--- DOCUMENT TEXT Enclosed Below ---

James Cooke is a principal analyst with Nucleus Research in Boston, covering supply chain planning software. He was previously the editor of CSCMP?s Supply Chain Quarterly and a staff writer for DC Velocity.
When it comes to setting up a control tower to obtain visibility into the supply chain, companies don't have to go it alone. Third-party logistics service providers (3PLs) offer an alternative to establishing and running their own systems.
For those unfamiliar with the term, a control tower is an information technology system that allows a company to monitor and manage its carriers, logistics service providers, and suppliers. "Control towers are a great tool ... to ensure raw materials and end products are moved in a timely fashion to factories, to distribution centers, and to the end customer," says Alejandro Gonzalez Magán, senior director of customer service at DHL Global Forwarding, Americas.
Essential to a control tower's operation is the implementation of an "information hub" that connects a company to its suppliers and carriers. Although a shipper can buy software to do the job, it would then face the task of forging electronic links with all of its supply chain partners and managing the integration between disparate information systems. Because in many cases, a 3PL has already established many of those communication links, the company can simply ride the coattails of its service provider.

--- End of Enclosed DOCUMENT TEXT ---
--- SUPPLIED INFORMATION Enclosed Below ---

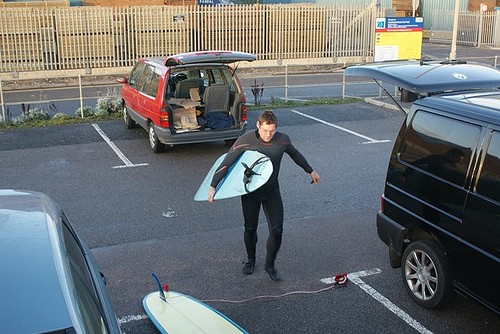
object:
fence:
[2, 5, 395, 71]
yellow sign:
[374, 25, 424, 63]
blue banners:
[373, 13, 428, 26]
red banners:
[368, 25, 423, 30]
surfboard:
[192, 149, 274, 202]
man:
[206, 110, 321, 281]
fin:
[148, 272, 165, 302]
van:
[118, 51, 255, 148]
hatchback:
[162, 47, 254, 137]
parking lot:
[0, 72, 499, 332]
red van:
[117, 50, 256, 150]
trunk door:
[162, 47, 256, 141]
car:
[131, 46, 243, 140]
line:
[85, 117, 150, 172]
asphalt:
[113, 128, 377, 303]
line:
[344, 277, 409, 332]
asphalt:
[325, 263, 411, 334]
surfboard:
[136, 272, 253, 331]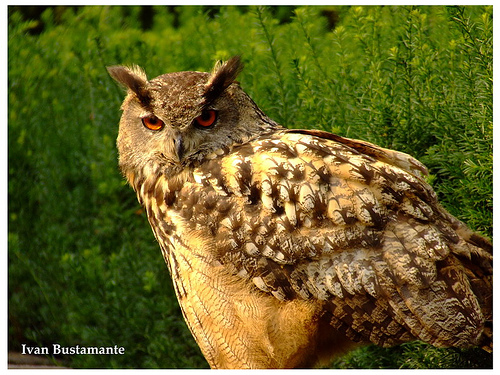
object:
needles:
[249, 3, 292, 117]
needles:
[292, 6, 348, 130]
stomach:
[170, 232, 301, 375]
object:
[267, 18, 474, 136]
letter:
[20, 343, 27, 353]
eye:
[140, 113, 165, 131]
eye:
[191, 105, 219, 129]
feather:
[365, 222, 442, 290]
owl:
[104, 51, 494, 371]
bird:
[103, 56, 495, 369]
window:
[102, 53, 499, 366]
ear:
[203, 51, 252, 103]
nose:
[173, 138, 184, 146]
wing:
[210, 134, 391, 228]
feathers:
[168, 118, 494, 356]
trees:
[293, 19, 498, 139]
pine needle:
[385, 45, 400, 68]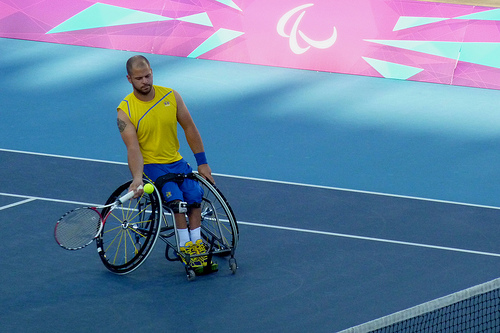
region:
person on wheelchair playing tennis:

--- End of Enclosed SUPPLIED INFORMATION ---
--- SUPPLIED INFORMATION Enclosed Below ---

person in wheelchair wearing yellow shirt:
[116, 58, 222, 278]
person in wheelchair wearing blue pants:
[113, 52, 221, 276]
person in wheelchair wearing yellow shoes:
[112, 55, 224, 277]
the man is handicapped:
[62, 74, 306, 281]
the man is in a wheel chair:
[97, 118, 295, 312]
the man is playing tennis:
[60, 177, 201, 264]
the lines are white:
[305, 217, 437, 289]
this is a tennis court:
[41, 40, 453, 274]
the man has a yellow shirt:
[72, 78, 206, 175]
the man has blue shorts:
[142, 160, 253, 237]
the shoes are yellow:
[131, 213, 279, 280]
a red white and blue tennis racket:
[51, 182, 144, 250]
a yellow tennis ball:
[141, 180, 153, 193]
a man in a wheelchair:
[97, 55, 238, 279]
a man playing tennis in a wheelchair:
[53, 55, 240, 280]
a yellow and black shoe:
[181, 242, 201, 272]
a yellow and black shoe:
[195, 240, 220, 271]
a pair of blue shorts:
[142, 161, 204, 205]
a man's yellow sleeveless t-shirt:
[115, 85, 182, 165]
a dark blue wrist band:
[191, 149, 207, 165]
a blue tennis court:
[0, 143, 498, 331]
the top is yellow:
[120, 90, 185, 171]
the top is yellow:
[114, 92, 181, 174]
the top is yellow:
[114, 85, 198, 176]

--- End of Enclosed SUPPLIED INFORMATION ---

▶ **EXERCISE REQUIREMENTS**
Reproduce the passage of the text on supply chain control towers that begins with the words "For those unfamiliar" and ends with "Global Forwarding, Americas.".

▶ **ANSWER TO THE PROBLEM**
For those unfamiliar with the term, a control tower is an information technology system that allows a company to monitor and manage its carriers, logistics service providers, and suppliers. "Control towers are a great tool ... to ensure raw materials and end products are moved in a timely fashion to factories, to distribution centers, and to the end customer," says Alejandro Gonzalez Magán, senior director of customer service at DHL Global Forwarding, Americas.